Hélas, ce roman à peine entamé, s’avère à la relecture piégé, versatile et changeant. Lorsque le metteur en scène ouvre à nouveau le livre pour enfin le lire, le texte s’est transformé. À chaque nouvelle lecture il mute, et les personnages, surpuissants, semblent incontrôlables. Le metteur en scène polonais devient fou, la mise en scène chose impossible et la pièce de théâtre une débâcle annoncée.

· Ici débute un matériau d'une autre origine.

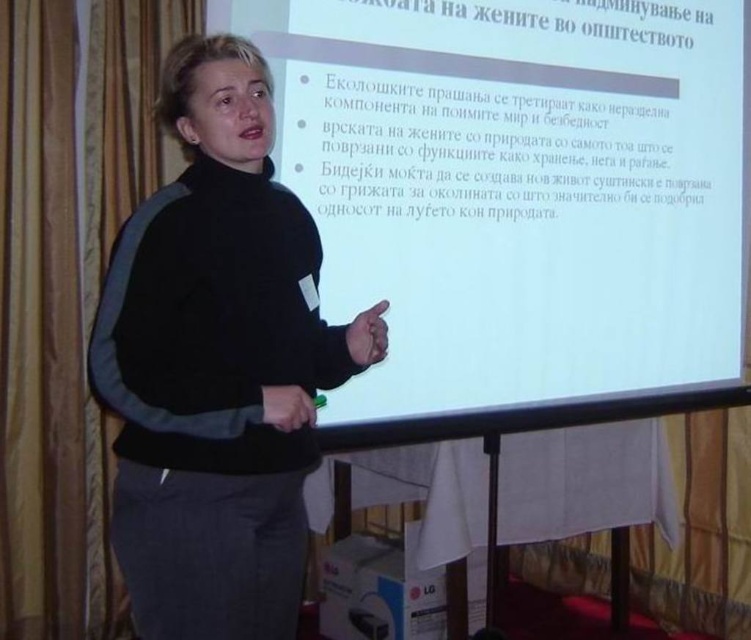
You are a presenter standing at the front of the room. You need to adjust the focus of your projector to ensure the text on the white matte projection screen at upper center is clear. The projector has a manual focus ring that requires you to turn it clockwise to increase the distance setting. Since you are standing 1.85 meters away from the screen, should you turn the focus ring clockwise or counterclockwise to achieve sharp text?

The white matte projection screen at upper center is 1.85 meters away from the viewer. Since the projector requires turning the focus ring clockwise to increase the distance setting, and the screen is 1.85 meters away, you should turn the focus ring clockwise to set the focus to match the distance and achieve sharp text.

You are setting up a camera to record a presentation. The camera is placed 6.06 feet away from the white matte projection screen at upper center. If the presenter wants the camera to capture both the screen and their gestures clearly, where should you position the camera relative to the screen?

The camera should be positioned directly in front of the white matte projection screen at upper center, as it is 6.06 feet away from the screen. This placement ensures the camera captures both the screen content and the presenter gesturing in front of it clearly.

«Il y avait eu dans la mise en scène de cette pièce qui n’était pas une pièce mais un roman, mille erreurs, faux pas, obstinations. D’ailleurs, vouloir monter cette pièce, qui était avant tout un roman et qui selon toute vraisemblance ne serait jamais une pièce, avait peut-être été l’erreur fondamentale, le début des coups de becs sur le sol, l’origine de la catastrophe. Catastrophe pour tout le monde : pour le metteur en scène polonais d’abord, en termes de carrière et de notoriété – condamnation au pain rassis, renaître poule -, pour les spectateurs s’ils venaient – mais ils viendraient, ne serait-ce que parce que le commentaire de la catastrophe était le plaisir ultime des amateurs de spectacle vivant –, et pour le grand théâtre français où se jouerait cette catastrophe, d’autant plus que c’était ce spectacle – ou plutôt cette catastrophe, mais à l’époque où la décision avait été prise, personne ne s’en était douté – qui avait été choisi pour ouvrir la saison théâtrale. Un désastre qui donnerait le ton, la note, la stridence de l’année.»

La folie joliment absurde de ce texte piégé, à moins que ce ne soit les hallucinations et obsessions du metteur en scène polonais, enflent et contaminent toutes les situations, avec une incongruité palafoxienne débordante et millimétrée qui évoque le talent d’un Éric Chevillard. La folie contamine la mise en scène et les acteurs, le comédien français si connu dont le metteur en scène polonais ne cesse d’oublier le nom et l’existence, la grande actrice française, qui d’actrice principale, est «devenue complètement secondaire, voire figurante, passant les trois quarts de la pièce allongée à plat ventre sous une fausse fourrure derrière une ruine en carton-pâte qui ressemble plus à du carton-pâte qu’à une ruine», la femme du metteur en scène polonais, à bout de nerfs, cloîtrée dans la chaleur humide de sa chambre d’hôtel parisienne donnant sur un cimetière, qui passe ses journées à lire et à boire du thé, et bien sûr le metteur en scène polonais lui-même, qui au cœur de cette folie en expansion cherche avec la dernière énergie à trouver une explication logique à cette situation insensée, à moins qu’il ne s’agisse de justifier ses propres troubles obsessionnels.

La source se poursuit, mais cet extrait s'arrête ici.